28 de junio de 2010

El antihéroe y los zombies

Zombieland. Ruben Fleischer, 2009.


Las películas de zombies y muertos vivientes han estado presentes en la historia del cine prácticamente desde sus inicios. Desde las protagonizadas por Bela Lugosi en los años 30 hasta esta Zombieland (Ruben Fleischer, 2009) es indudable la influencia que han tenido películas como La noche de los muertos vivientes (George A. Romero, 1968), Posesión infernal (Sam Raimi, 1981), Braindead (Peter Jackson, 1992) o las más recientes 28 días después (Danny Boyle, 2002), Amanecer de los muertos (Zack Snyder, 2004, remake del filme del 68), la española Rec (Plaza, Balagueró, 2007) o el regreso a la dirección del propio Romero con La tierra de los muertos vivientes (2005), que vienen a reconfigurar definitivamente los códigos del cine de terror actual.

Esta nueva estética pasa por el uso de la cámara en mano como una forma de anteponer la fisicidad en la pantalla, de capturar lo monstruoso a través de las pequeñas cámaras domésticas, el abuso del gore y las vísceras e incluso una sobrevenida utilización del humor que explica el nivel de autoconsciencia al que ha llegado este género en nuestros días. Zombieland cumple algunos de estos métodos de hacer cine de terror, pero no todos. Se agradece, por ejemplo, que abandone la idea del rodaje cámara en mano y montaje brusco tan manido ya (Monstruoso, Rec y Rec 2, El diario de los muertos) y opte por el distanciamiento irónico y la comedia que, si bien no es la primera ni la única que lo hace (ya lo vimos en Zombies Party, E. Wright, 2004), consigue sacarle jugo a una historia de evasión típica y plana que se cobija en la road movie para mantener el interés hasta el final.

## ACTIVIDAD
Transcribe sin cambios el pasaje de la reseña que comienza en las palabras "Zombieland. Ruben Fleischer, 2009." y termina después de "de terror actual.". Para resolver, apóyate únicamente en la reseña.

## MATERIAL DE CONSULTA
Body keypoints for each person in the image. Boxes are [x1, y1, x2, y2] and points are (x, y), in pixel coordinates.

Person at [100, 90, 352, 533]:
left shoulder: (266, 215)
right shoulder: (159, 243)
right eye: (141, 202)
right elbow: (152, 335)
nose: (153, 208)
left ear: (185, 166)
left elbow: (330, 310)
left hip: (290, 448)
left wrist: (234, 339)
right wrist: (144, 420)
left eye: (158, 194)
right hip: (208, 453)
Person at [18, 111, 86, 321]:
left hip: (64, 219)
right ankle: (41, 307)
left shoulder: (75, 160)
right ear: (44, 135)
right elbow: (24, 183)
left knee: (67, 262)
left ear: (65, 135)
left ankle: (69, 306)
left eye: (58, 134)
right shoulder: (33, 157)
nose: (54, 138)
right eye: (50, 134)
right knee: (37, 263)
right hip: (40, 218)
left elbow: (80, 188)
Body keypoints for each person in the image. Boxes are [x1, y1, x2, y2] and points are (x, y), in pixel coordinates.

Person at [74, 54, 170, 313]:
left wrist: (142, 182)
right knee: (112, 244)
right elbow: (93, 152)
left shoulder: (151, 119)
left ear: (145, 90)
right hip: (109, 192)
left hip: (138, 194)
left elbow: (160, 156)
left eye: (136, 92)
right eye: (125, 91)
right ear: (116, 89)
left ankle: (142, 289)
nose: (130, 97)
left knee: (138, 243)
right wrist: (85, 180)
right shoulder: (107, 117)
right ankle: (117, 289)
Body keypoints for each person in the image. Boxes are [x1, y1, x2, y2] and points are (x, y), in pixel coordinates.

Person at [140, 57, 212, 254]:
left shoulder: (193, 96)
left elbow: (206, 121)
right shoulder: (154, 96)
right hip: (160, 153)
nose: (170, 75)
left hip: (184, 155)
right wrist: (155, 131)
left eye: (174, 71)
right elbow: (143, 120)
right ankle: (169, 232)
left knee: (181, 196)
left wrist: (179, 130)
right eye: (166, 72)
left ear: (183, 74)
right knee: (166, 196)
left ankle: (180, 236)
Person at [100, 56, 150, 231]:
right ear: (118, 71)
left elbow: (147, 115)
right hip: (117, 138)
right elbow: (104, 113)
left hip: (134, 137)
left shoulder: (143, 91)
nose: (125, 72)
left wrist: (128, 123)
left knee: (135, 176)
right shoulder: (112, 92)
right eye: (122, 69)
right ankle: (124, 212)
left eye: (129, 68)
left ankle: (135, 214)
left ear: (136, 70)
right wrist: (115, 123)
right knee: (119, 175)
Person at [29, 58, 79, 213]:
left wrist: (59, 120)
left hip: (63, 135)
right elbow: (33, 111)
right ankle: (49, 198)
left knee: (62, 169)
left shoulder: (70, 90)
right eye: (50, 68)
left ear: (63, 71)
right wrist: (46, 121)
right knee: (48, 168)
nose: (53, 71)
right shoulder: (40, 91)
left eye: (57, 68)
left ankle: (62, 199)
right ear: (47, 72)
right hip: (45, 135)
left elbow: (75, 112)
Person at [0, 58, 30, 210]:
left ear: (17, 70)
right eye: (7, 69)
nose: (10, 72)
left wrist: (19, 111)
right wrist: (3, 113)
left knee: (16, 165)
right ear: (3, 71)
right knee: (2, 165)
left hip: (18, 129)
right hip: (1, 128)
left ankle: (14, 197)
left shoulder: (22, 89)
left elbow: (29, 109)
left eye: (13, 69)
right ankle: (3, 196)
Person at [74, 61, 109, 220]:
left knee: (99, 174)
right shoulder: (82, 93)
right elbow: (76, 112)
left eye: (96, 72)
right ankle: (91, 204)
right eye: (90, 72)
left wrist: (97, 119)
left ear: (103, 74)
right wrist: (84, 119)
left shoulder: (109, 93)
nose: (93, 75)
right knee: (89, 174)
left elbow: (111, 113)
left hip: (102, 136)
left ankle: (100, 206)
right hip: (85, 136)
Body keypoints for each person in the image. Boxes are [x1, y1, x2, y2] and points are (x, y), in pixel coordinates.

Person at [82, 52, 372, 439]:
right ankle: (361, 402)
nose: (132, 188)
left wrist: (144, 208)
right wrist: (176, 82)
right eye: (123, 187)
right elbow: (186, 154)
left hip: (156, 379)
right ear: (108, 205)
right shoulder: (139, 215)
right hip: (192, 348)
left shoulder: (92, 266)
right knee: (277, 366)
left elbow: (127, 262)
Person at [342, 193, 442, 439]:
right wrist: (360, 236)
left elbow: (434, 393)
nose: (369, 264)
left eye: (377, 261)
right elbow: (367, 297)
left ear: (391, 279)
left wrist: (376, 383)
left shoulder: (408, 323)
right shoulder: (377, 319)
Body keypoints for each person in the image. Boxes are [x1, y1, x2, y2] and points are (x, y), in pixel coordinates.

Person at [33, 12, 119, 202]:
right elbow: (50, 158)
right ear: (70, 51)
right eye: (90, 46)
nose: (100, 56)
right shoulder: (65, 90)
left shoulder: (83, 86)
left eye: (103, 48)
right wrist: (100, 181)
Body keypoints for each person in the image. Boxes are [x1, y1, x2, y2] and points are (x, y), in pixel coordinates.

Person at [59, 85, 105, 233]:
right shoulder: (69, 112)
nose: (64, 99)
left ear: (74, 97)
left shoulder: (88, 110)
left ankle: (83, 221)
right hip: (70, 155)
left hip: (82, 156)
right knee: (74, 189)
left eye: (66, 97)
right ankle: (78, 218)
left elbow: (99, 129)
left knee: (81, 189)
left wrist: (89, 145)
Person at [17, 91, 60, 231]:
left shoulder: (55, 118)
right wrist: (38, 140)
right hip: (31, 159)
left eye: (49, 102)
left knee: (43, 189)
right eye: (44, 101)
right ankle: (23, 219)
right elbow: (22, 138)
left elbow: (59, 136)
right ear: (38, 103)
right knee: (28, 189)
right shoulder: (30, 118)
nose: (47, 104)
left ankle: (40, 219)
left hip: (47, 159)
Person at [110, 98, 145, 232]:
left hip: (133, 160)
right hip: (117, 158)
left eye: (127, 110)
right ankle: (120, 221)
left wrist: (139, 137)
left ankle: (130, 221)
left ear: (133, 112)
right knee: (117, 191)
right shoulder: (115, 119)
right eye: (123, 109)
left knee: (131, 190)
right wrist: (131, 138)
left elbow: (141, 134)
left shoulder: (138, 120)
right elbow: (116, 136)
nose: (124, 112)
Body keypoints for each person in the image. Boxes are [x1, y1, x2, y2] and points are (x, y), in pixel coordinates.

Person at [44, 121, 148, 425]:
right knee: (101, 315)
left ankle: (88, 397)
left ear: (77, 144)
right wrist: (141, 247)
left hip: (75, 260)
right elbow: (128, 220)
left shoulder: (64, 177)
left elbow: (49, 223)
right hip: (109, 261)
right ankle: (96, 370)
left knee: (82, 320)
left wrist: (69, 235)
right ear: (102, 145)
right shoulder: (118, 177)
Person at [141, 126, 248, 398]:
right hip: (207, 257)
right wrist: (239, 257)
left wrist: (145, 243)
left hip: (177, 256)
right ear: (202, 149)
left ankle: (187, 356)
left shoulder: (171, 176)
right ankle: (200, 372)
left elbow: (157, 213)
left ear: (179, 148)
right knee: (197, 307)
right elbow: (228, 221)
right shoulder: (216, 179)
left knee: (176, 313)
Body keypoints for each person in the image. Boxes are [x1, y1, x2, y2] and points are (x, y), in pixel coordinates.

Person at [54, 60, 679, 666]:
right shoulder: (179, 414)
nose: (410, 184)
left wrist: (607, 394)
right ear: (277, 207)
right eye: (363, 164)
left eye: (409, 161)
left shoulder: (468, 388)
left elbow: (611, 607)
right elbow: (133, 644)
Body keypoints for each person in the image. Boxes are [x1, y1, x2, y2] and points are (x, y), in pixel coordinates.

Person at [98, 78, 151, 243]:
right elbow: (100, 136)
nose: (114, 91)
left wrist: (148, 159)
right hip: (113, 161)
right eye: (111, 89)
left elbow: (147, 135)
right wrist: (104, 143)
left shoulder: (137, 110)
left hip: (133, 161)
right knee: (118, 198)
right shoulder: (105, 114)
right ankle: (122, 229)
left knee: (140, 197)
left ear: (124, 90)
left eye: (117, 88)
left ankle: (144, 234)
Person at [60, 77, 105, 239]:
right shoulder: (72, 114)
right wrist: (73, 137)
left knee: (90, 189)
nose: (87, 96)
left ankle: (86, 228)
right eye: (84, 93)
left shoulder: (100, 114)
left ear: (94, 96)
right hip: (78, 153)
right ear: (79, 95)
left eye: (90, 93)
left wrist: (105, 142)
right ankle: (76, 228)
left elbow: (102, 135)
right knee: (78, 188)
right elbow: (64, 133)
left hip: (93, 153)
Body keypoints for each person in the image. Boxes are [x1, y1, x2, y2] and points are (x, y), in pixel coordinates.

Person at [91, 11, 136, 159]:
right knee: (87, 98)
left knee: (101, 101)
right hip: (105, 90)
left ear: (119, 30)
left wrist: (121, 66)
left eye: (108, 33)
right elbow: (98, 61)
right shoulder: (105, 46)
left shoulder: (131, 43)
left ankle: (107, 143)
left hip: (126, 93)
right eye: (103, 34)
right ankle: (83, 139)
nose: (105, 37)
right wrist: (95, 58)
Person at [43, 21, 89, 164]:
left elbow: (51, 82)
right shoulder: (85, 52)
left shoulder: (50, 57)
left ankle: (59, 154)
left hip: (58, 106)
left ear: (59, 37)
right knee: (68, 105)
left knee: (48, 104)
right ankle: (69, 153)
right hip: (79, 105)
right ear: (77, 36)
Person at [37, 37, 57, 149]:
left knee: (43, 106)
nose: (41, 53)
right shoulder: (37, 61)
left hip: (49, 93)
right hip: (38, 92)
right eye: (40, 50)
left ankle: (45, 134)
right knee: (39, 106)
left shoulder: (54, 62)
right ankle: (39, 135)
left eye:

## RESULTADO ESPERADO
Zombieland. Ruben Fleischer, 2009.


Las películas de zombies y muertos vivientes han estado presentes en la historia del cine prácticamente desde sus inicios. Desde las protagonizadas por Bela Lugosi en los años 30 hasta esta Zombieland (Ruben Fleischer, 2009) es indudable la influencia que han tenido películas como La noche de los muertos vivientes (George A. Romero, 1968), Posesión infernal (Sam Raimi, 1981), Braindead (Peter Jackson, 1992) o las más recientes 28 días después (Danny Boyle, 2002), Amanecer de los muertos (Zack Snyder, 2004, remake del filme del 68), la española Rec (Plaza, Balagueró, 2007) o el regreso a la dirección del propio Romero con La tierra de los muertos vivientes (2005), que vienen a reconfigurar definitivamente los códigos del cine de terror actual.